This is the second of a three part post. I just felt that there were too many pictures to put on this post at one time.
Now that the front smocked skirt is attached to the front yoke, it is time to cut the pleating threads. If the threads are cut before the smocked skirt is attached to the yoke, the pleats will relax and will be very difficult to attach. The pleats won't stay taught, they will go to the left and the right and won't look nice.
Pulling out the threads is exciting because you can see what the smocking really looks like!
It is time to attach the front yoke lining. I pin it down on the back with my "extra fine" needles that I love so much.
The piping is lined up along the top row of the smocking, perfect!

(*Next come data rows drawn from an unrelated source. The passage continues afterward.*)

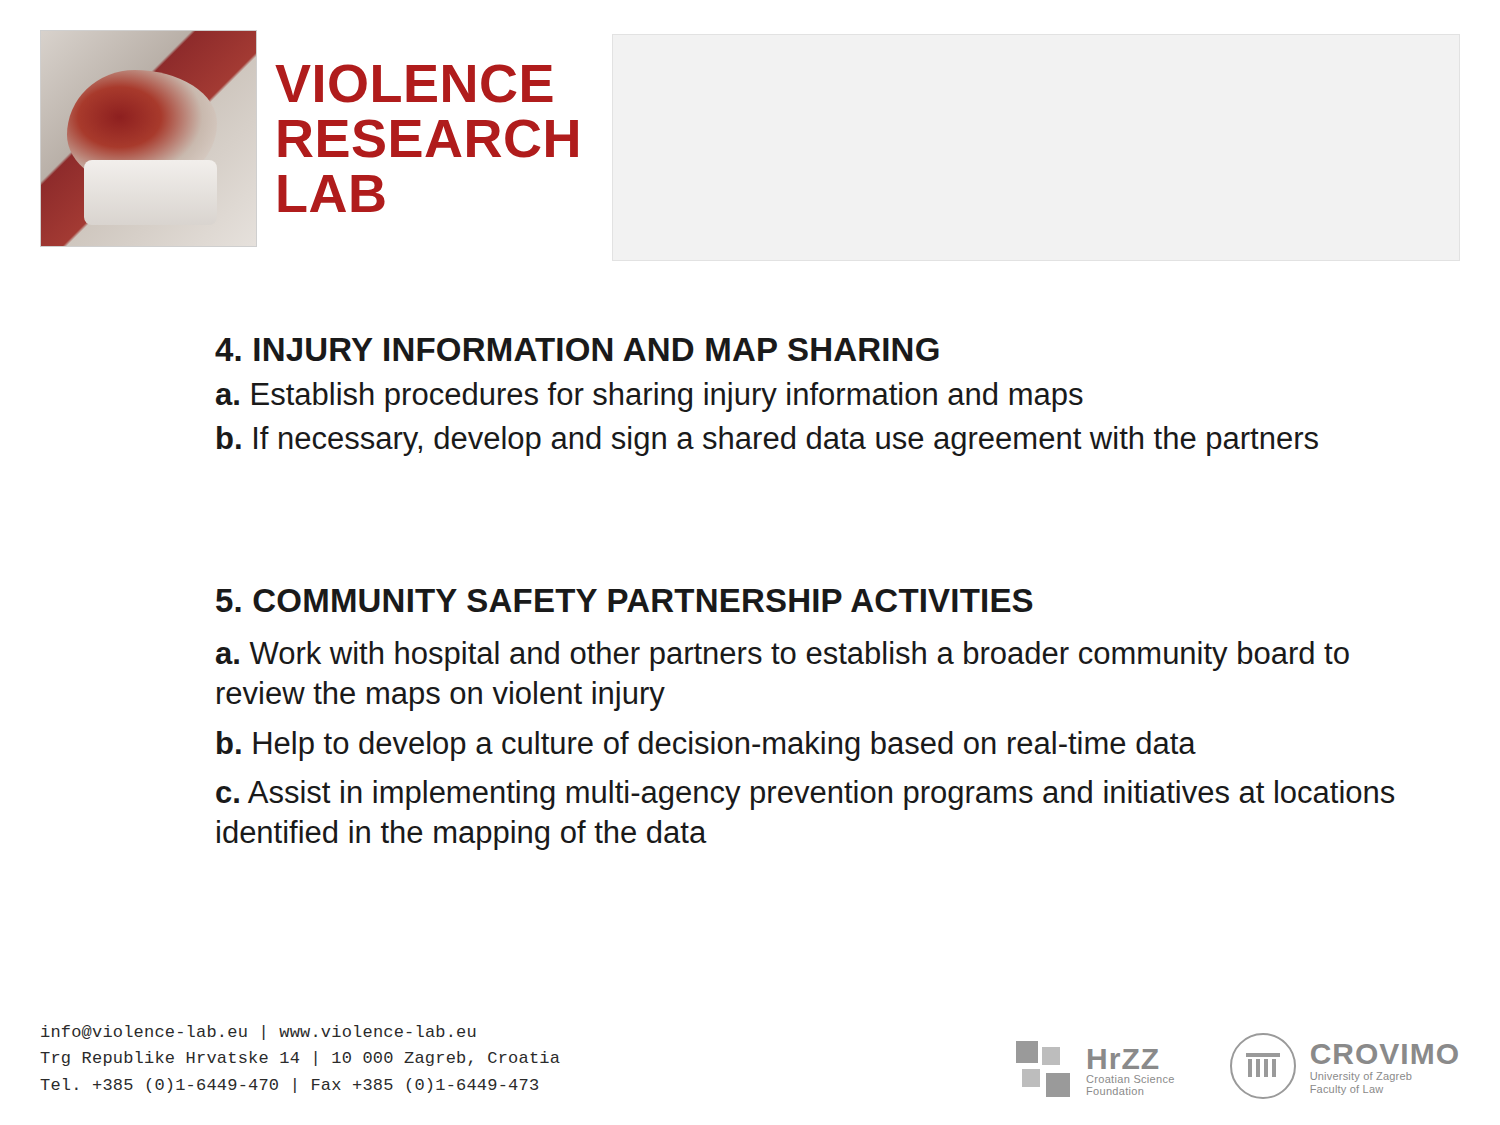Violence
Research
Lab
4. INJURY INFORMATION AND MAP SHARING
a. Establish procedures for sharing injury information and maps
b. If necessary, develop and sign a shared data use agreement with the partners
5. COMMUNITY SAFETY PARTNERSHIP ACTIVITIES
a. Work with hospital and other partners to establish a broader community board to review the maps on violent injury
b. Help to develop a culture of decision-making based on real-time data
c. Assist in implementing multi-agency prevention programs and initiatives at locations identified in the mapping of the data
info@violence-lab.eu | www.violence-lab.eu
Trg Republike Hrvatske 14 | 10 000 Zagreb, Croatia
Tel. +385 (0)1-6449-470 | Fax +385 (0)1-6449-473
HrZZ
Croatian Science
Foundation
CROVIMO
University of Zagreb
Faculty of Law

Notice how the yoke in the front is high and the bodice in the back is low? Well, the dress pattern tells you exactly how many rows to smock according to the size. The bottom of the smocking matches the bottom of the back bodice. There is an option to smock the back of the dress also. In that case, you would use a high yoke in the back instead of a low bodice.

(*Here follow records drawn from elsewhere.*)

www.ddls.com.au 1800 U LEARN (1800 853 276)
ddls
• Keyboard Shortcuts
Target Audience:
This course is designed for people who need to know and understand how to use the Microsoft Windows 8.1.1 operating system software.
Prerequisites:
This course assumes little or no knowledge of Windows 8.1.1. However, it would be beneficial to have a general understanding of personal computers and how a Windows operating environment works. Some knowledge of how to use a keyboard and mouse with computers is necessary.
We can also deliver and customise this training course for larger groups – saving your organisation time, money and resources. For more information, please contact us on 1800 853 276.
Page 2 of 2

Now I machine baste the two layers of fabric together around the armhole.
The next step is to attach the sashes to the side seams. The bottom of the sash should be touching the seam that joins the back bodice to the skirt. The top of the sash should be just the seam allowance under the armhole. The seam allowance is 5/8". I form a pleat in the sash facing downward so that the sash fits. It also gives the sash a nicer look.

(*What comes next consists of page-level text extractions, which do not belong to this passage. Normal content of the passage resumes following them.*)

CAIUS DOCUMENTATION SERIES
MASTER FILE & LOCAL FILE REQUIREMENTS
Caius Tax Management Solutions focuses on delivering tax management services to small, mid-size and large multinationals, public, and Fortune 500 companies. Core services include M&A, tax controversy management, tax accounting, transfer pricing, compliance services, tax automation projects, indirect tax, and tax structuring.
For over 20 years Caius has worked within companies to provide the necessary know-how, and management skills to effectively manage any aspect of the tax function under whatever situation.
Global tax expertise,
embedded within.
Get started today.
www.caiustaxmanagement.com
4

I always sew a french seam when I am sewing this dress pattern. It encloses the seam and is so easy to do. It does take an extra step though. I sew the side seams wrong sides together, with a l/4" seam. It looks like the seam will show on the right side of the dress. I trim the seam to 1/8" and press it to the side.
Then I turn the dress so that the right sides are together. I pin the side seam again, and sew a 3/8" seam.
Press and you have a french seam, as easy as that!